# Should I Let My PE License Lapse?



## caweitz (Dec 3, 2011)

I received my PE license in NC a few years ago. I recently moved to NM and got my NM PE license through comity. Since I have no plans on moving back or practicing in NC, should I let the NC license lapse? I could renew my NC license as "inactive", but that costs the same as keeping it active.


----------



## RIP - VTEnviro (Dec 4, 2011)

The rule of thumb is generally keep your license in the state where you originally tested and were first licensed. I've seen applications for other states asking me if my first license was still current and looking for an explanation if not.

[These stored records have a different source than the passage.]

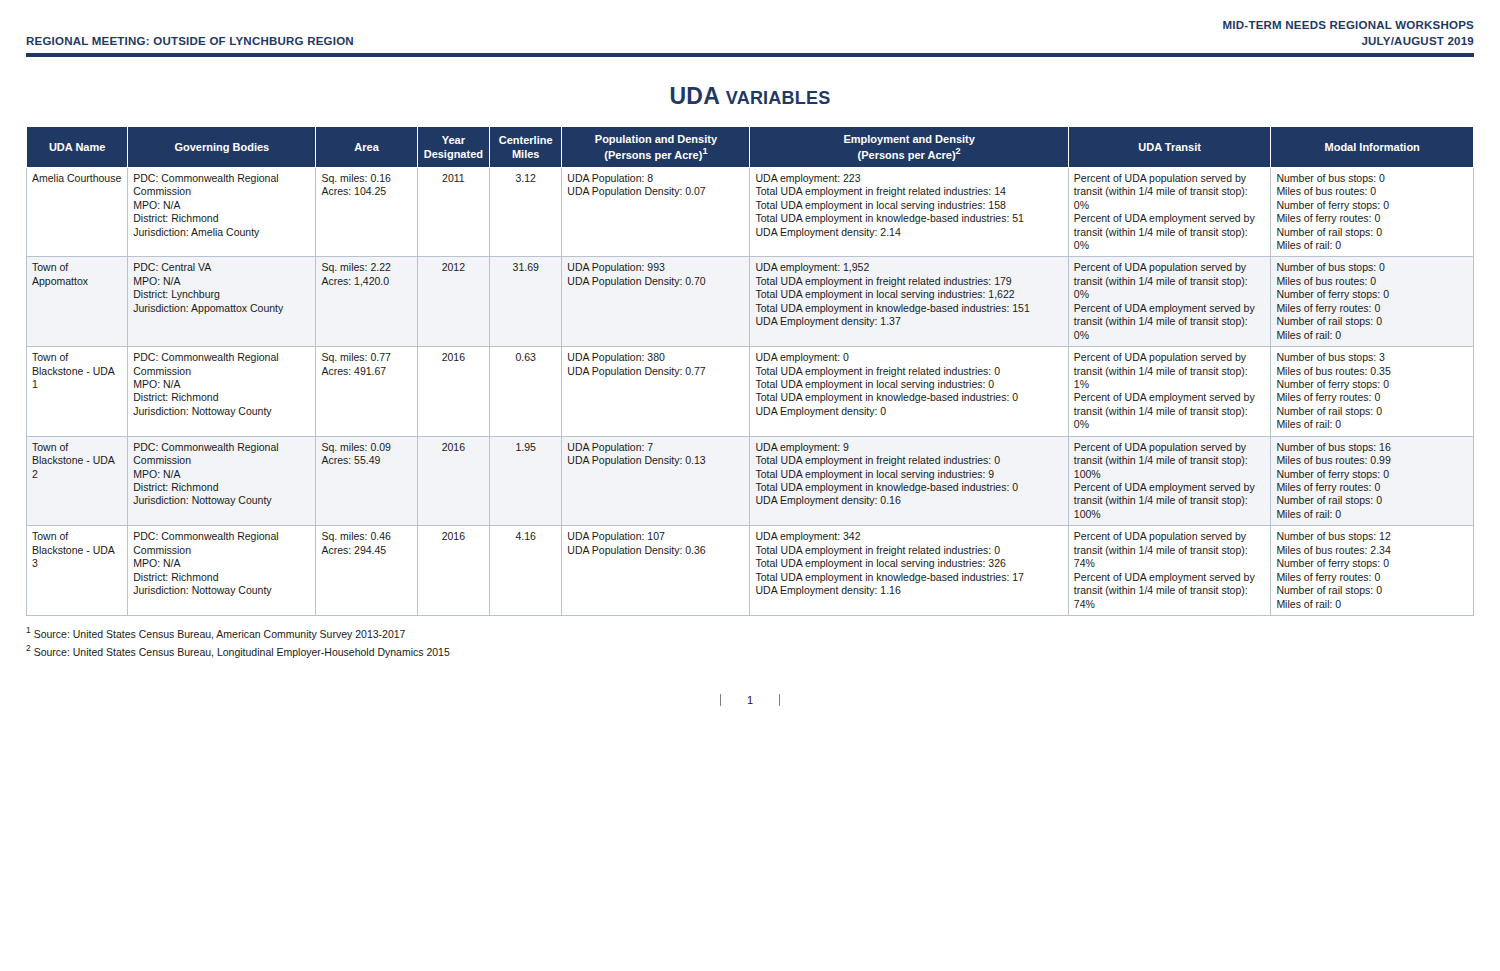Regional Meeting: Outside of Lynchburg Region
Mid-Term Needs Regional Workshops
July/August 2019
UDA Variables
| UDA Name | Governing Bodies | Area | Year Designated | Centerline Miles | Population and Density (Persons per Acre) 1 | Employment and Density (Persons per Acre) 2 | UDA Transit | Modal Information |
| --- | --- | --- | --- | --- | --- | --- | --- | --- |
| Amelia Courthouse | PDC: Commonwealth Regional Commission MPO: N/A District: Richmond Jurisdiction: Amelia County | Sq. miles: 0.16 Acres: 104.25 | 2011 | 3.12 | UDA Population: 8 UDA Population Density: 0.07 | UDA employment: 223 Total UDA employment in freight related industries: 14 Total UDA employment in local serving industries: 158 Total UDA employment in knowledge-based industries: 51 UDA Employment density: 2.14 | Percent of UDA population served by transit (within 1/4 mile of transit stop): 0% Percent of UDA employment served by transit (within 1/4 mile of transit stop): 0% | Number of bus stops: 0 Miles of bus routes: 0 Number of ferry stops: 0 Miles of ferry routes: 0 Number of rail stops: 0 Miles of rail: 0 |
| Town of Appomattox | PDC: Central VA MPO: N/A District: Lynchburg Jurisdiction: Appomattox County | Sq. miles: 2.22 Acres: 1,420.0 | 2012 | 31.69 | UDA Population: 993 UDA Population Density: 0.70 | UDA employment: 1,952 Total UDA employment in freight related industries: 179 Total UDA employment in local serving industries: 1,622 Total UDA employment in knowledge-based industries: 151 UDA Employment density: 1.37 | Percent of UDA population served by transit (within 1/4 mile of transit stop): 0% Percent of UDA employment served by transit (within 1/4 mile of transit stop): 0% | Number of bus stops: 0 Miles of bus routes: 0 Number of ferry stops: 0 Miles of ferry routes: 0 Number of rail stops: 0 Miles of rail: 0 |
| Town of Blackstone - UDA 1 | PDC: Commonwealth Regional Commission MPO: N/A District: Richmond Jurisdiction: Nottoway County | Sq. miles: 0.77 Acres: 491.67 | 2016 | 0.63 | UDA Population: 380 UDA Population Density: 0.77 | UDA employment: 0 Total UDA employment in freight related industries: 0 Total UDA employment in local serving industries: 0 Total UDA employment in knowledge-based industries: 0 UDA Employment density: 0 | Percent of UDA population served by transit (within 1/4 mile of transit stop): 1% Percent of UDA employment served by transit (within 1/4 mile of transit stop): 0% | Number of bus stops: 3 Miles of bus routes: 0.35 Number of ferry stops: 0 Miles of ferry routes: 0 Number of rail stops: 0 Miles of rail: 0 |
| Town of Blackstone - UDA 2 | PDC: Commonwealth Regional Commission MPO: N/A District: Richmond Jurisdiction: Nottoway County | Sq. miles: 0.09 Acres: 55.49 | 2016 | 1.95 | UDA Population: 7 UDA Population Density: 0.13 | UDA employment: 9 Total UDA employment in freight related industries: 0 Total UDA employment in local serving industries: 9 Total UDA employment in knowledge-based industries: 0 UDA Employment density: 0.16 | Percent of UDA population served by transit (within 1/4 mile of transit stop): 100% Percent of UDA employment served by transit (within 1/4 mile of transit stop): 100% | Number of bus stops: 16 Miles of bus routes: 0.99 Number of ferry stops: 0 Miles of ferry routes: 0 Number of rail stops: 0 Miles of rail: 0 |
| Town of Blackstone - UDA 3 | PDC: Commonwealth Regional Commission MPO: N/A District: Richmond Jurisdiction: Nottoway County | Sq. miles: 0.46 Acres: 294.45 | 2016 | 4.16 | UDA Population: 107 UDA Population Density: 0.36 | UDA employment: 342 Total UDA employment in freight related industries: 0 Total UDA employment in local serving industries: 326 Total UDA employment in knowledge-based industries: 17 UDA Employment density: 1.16 | Percent of UDA population served by transit (within 1/4 mile of transit stop): 74% Percent of UDA employment served by transit (within 1/4 mile of transit stop): 74% | Number of bus stops: 12 Miles of bus routes: 2.34 Number of ferry stops: 0 Miles of ferry routes: 0 Number of rail stops: 0 Miles of rail: 0 |
1 Source: United States Census Bureau, American Community Survey 2013-2017
2 Source: United States Census Bureau, Longitudinal Employer-Household Dynamics 2015
1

Also, don't let your license simply lapse. Most states let you retire or deactivate your license there. If you ever need to be relicensed there, you just pay the fee and show your continuing ed hours are current and you are all set, as opposed to going through the whole application stage again.


----------



## wilheldp_PE (Dec 4, 2011)

No.


----------



## blybrook PE (Dec 4, 2011)

I would keep it current. You can write off the fees as a business expense on your taxes.


----------



## Dexman PE PMP (Dec 5, 2011)

^^^ Consider the tax benefits an added bonus to the previous comments.


----------



## EnvEngineer (Dec 6, 2011)

Talking from experience dont let anything lapse, somehow some why it comes back to hurt you. I dont know why this happens but it does. I think you need to look at the real issue, if the real issue is money, then consider letting it lapse, but if its not money just being thrifty or whatever I really suggest you keep all your certifications up to date.

Crap I just put up this avitar and have follow Dexman!!!!!!!!!!!!!


----------



## EM_PS (Dec 10, 2011)

Yes. I've seen your work in NC...


----------